3 feb. 2016

"Sergi López et Jorge Picó nous font un cadeau: celui du théâtre" 30/40Livingstone en Bélgica

Sergi López comme vous ne l'avez jamais vu

 © David Ruano
L’acteur dévoile au théâtre une facette extravertie et bondissante. C’est un régal de le voir à l’œuvre avec son excellent acolyte dans cette pièce faussement frappadingue.
Oh, il n’y a pas grand-chose sur la scène. Un tapis plain vert et un fauteuil. Et pourtant, on ressort de "30/40 Livingstone" avec l’impression d’avoir fait un grand voyage.

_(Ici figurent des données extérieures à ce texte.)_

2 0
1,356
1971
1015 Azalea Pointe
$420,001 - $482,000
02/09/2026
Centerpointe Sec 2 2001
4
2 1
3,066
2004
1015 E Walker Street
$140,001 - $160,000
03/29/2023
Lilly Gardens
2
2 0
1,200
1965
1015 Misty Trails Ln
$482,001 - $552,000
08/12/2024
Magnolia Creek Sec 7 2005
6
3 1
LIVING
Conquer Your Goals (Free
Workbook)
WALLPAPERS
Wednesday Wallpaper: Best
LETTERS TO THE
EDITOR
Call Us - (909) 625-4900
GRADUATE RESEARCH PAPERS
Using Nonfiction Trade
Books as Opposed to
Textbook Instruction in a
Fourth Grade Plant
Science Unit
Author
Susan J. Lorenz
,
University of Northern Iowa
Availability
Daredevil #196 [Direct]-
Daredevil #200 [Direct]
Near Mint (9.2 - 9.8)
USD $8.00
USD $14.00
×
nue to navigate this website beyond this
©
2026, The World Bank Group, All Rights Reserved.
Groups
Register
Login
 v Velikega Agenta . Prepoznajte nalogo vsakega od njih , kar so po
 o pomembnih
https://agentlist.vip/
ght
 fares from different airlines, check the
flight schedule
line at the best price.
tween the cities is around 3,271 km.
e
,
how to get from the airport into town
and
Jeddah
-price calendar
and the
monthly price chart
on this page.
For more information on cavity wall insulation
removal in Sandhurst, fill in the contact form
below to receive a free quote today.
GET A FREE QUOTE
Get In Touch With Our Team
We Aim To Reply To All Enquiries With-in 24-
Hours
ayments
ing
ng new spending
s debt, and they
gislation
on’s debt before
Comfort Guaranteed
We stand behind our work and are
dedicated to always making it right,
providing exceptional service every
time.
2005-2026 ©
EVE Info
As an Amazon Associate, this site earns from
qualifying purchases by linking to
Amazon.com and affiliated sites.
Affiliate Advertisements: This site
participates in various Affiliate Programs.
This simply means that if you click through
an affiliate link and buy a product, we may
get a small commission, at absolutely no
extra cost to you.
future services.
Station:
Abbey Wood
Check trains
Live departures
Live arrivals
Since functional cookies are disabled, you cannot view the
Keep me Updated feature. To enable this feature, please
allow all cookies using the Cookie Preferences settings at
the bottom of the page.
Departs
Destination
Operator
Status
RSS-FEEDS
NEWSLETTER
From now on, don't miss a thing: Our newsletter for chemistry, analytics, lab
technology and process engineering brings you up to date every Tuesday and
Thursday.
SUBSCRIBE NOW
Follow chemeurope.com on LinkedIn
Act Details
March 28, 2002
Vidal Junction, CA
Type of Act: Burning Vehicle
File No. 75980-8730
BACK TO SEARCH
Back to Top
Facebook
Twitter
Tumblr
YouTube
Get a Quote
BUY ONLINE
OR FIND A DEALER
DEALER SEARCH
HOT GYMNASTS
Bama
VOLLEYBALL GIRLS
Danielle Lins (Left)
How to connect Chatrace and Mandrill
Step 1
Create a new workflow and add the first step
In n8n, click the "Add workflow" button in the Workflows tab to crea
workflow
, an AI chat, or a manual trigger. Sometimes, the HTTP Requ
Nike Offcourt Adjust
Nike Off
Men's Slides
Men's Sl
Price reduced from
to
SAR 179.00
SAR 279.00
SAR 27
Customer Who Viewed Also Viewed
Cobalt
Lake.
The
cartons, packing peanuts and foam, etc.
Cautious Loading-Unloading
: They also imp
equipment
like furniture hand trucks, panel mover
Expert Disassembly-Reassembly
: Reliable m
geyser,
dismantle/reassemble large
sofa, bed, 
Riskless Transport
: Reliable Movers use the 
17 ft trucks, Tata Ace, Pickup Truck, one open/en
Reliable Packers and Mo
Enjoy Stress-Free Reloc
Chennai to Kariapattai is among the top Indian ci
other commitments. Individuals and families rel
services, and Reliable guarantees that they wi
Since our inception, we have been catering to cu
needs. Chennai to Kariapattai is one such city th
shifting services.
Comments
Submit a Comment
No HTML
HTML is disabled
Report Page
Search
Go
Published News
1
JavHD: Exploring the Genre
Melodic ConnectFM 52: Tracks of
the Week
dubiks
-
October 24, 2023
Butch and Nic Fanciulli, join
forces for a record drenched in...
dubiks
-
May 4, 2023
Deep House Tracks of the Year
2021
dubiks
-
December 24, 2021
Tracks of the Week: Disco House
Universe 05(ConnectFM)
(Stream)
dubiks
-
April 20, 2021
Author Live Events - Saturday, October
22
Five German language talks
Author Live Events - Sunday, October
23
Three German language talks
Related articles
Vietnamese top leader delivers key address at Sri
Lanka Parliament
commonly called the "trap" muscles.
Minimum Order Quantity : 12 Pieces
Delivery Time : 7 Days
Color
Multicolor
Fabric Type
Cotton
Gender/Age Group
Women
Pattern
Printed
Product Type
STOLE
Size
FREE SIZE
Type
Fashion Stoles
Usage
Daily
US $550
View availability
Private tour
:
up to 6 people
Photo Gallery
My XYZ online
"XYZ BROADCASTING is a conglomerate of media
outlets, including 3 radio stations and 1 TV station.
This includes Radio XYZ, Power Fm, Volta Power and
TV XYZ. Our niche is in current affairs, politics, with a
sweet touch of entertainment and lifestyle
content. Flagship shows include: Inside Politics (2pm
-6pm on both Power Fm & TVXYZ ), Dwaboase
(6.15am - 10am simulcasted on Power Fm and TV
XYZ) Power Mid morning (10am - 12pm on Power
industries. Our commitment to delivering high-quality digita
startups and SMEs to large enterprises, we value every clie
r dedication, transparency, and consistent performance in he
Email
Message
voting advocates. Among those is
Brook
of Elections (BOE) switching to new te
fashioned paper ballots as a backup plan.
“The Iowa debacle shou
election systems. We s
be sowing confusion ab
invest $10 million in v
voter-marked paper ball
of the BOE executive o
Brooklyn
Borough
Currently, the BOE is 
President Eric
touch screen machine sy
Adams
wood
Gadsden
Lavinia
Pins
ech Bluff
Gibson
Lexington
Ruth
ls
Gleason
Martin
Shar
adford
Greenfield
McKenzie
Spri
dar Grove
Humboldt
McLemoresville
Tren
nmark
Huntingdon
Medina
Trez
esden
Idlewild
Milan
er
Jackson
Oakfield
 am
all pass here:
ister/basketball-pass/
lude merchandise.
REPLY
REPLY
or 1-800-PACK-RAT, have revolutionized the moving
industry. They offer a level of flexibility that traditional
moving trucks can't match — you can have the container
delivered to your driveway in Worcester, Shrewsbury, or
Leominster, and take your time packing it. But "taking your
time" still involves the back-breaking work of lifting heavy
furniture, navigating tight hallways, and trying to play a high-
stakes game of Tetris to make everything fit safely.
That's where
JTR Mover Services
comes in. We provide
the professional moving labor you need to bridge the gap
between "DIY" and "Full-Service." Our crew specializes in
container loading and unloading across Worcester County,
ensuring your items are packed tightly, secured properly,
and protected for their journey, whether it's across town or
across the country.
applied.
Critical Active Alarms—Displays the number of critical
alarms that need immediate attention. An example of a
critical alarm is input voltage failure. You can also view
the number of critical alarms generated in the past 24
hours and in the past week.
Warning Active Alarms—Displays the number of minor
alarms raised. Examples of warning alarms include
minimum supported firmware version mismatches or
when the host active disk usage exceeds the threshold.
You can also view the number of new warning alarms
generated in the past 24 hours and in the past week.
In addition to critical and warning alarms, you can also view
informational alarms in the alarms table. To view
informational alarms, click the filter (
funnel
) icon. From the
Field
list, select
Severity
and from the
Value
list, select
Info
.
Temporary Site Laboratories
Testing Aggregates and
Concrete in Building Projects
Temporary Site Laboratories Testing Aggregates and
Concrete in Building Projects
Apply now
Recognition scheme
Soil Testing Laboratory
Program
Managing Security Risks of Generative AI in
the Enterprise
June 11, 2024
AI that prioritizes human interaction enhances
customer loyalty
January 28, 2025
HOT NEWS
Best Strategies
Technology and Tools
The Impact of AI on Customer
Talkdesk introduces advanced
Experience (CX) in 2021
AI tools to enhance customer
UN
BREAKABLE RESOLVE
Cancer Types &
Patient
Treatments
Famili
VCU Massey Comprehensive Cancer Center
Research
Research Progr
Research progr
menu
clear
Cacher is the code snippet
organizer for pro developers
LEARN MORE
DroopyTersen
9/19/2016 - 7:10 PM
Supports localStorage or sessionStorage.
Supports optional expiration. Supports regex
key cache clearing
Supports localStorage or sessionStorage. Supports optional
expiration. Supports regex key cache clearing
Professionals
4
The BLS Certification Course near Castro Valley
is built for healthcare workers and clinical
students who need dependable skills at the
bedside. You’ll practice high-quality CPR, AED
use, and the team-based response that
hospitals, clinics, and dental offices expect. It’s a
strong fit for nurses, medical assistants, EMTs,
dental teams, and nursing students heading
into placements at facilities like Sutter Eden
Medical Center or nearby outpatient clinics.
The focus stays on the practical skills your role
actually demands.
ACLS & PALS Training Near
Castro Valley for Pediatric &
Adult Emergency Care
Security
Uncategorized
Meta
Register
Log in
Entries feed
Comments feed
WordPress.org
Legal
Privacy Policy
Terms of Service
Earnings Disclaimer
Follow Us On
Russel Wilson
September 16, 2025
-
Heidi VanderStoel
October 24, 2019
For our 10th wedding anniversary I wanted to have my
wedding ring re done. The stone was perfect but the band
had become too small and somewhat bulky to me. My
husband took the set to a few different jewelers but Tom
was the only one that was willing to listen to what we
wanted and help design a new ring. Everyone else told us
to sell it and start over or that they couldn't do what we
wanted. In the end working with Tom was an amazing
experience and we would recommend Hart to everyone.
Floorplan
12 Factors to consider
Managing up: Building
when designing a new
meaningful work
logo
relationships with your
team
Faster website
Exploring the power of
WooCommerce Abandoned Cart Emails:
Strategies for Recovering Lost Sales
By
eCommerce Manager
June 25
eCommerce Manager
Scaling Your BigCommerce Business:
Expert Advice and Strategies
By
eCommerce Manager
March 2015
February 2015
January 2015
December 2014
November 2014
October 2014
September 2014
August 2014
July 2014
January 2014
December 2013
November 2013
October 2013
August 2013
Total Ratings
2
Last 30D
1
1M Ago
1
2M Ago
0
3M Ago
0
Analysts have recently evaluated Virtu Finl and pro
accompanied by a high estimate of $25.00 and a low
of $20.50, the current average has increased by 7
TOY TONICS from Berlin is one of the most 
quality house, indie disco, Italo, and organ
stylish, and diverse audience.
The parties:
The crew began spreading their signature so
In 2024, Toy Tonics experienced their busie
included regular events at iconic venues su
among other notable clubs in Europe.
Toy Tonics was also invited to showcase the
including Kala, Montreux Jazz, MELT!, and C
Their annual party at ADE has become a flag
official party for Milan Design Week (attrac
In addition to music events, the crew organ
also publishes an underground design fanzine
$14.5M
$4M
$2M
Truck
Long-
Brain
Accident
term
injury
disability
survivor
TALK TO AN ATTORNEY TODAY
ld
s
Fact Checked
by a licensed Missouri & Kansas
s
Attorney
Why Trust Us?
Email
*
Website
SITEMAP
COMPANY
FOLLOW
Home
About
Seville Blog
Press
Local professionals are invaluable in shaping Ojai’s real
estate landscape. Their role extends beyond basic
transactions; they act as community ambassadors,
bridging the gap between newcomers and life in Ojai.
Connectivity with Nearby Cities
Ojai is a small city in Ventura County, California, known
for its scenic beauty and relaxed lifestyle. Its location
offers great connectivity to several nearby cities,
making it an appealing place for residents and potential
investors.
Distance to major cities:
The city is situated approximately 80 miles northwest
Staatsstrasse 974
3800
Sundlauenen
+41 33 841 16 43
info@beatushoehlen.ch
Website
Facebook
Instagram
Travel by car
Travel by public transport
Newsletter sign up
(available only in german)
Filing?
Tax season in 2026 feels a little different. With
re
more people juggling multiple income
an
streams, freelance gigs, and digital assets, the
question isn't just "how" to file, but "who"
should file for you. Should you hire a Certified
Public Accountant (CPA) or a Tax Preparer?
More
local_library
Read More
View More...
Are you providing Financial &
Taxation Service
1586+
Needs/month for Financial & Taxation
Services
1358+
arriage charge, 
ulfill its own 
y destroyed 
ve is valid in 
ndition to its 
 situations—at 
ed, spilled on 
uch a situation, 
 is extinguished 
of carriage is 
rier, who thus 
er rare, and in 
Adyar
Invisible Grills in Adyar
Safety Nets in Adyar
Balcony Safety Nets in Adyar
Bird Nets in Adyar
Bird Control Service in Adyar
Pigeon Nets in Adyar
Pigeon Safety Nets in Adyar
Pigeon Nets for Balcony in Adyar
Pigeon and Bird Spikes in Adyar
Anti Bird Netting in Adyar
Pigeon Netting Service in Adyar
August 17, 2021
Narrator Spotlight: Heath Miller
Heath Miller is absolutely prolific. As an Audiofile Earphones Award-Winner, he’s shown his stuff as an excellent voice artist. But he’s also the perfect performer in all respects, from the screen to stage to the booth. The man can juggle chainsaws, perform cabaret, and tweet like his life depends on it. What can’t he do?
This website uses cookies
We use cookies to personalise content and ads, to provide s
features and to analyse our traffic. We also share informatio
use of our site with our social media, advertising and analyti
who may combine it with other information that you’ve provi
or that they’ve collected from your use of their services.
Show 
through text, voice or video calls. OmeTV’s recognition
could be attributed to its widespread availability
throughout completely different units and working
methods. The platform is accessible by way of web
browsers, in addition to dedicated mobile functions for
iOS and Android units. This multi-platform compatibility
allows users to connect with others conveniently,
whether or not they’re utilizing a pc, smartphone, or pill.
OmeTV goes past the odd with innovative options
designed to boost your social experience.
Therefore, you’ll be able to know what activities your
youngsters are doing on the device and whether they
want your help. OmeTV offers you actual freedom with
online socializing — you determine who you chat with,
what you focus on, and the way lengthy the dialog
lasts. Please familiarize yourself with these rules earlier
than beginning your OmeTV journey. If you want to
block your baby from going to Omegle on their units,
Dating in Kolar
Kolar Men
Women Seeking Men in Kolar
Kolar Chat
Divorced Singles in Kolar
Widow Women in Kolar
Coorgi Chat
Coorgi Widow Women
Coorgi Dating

Emmené par deux guides fascinants et farfelus, exaltants et exigeants. Deux auteurs, metteurs en scène et comédiens de génie. Oui, on peut être désarçonnés – voire dubitatifs (pour celles et ceux qui sont rétifs à pénétrer un univers fantaisiste) – par cette fable qui semble n’avoir ni queue ni tête. On finit ravis, ébahis par ce talent à imbriquer, jusqu’aux dernières minutes, toutes les pièces de ce puzzle. Comme si on nous présentait d’abord une licorne qui, peu à peu, était démasquée, démaquillée, laissant apparaître le simple cheval (de Troie, ou de trait?) qu’elle est. Mais on ne peut point trop en dire au risque de nuire au bonheur qu’elle peut procurer.

Théâtre

"30/40 Livingstone"
Note: 5/5.
De et avec Sergi López, Jorge Picó.
Situons juste un petit peu les choses. Sergi López (à gauche) s’en vient dire une grande nouvelle à son père. Il arrête tout, il quitte tout, il part. Il part "chercher". Chercher, chercher, chercher comme le gosse qu’il était et qui passait ses récréations à chercher. Dans l’univers parallèle qu’il rejoint, l’homme qui s’est fait explorateur, est amené à croiser une créature fantastique, un genre de cerf, craintif, élégant, joueur. Jorge Picó porte les bois avec une classe stupéfiante. 
Sans une seule parole, il fait évoluer cette créature avec une grâce et une souplesse que seuls les hommes de théâtre, les vrais, sont capables d’insuffler. Sergi López et Jorge Picó nous font un cadeau magnifique, celui du théâtre. De la fable théâtralisée opérée avec un art consommé de la comédie, du jeu et de l’aisance à glisser des messages, des points de vue à même d’ouvrir les yeux, peut-être même l’esprit, des spectateurs sous le charme. Il n’y a pas grand-chose sur la scène. Et pourtant, il y a presque tout dans ces 80 minutes.
Du 2 au 6 février à l’Atelier Théâtre Jean Vilar, à Louvain-la-Neuve. Le jeudi 4 février, une rencontre avec les acteurs est prévue après la représentation, 0800 25 325 ou www.​atjv.​be.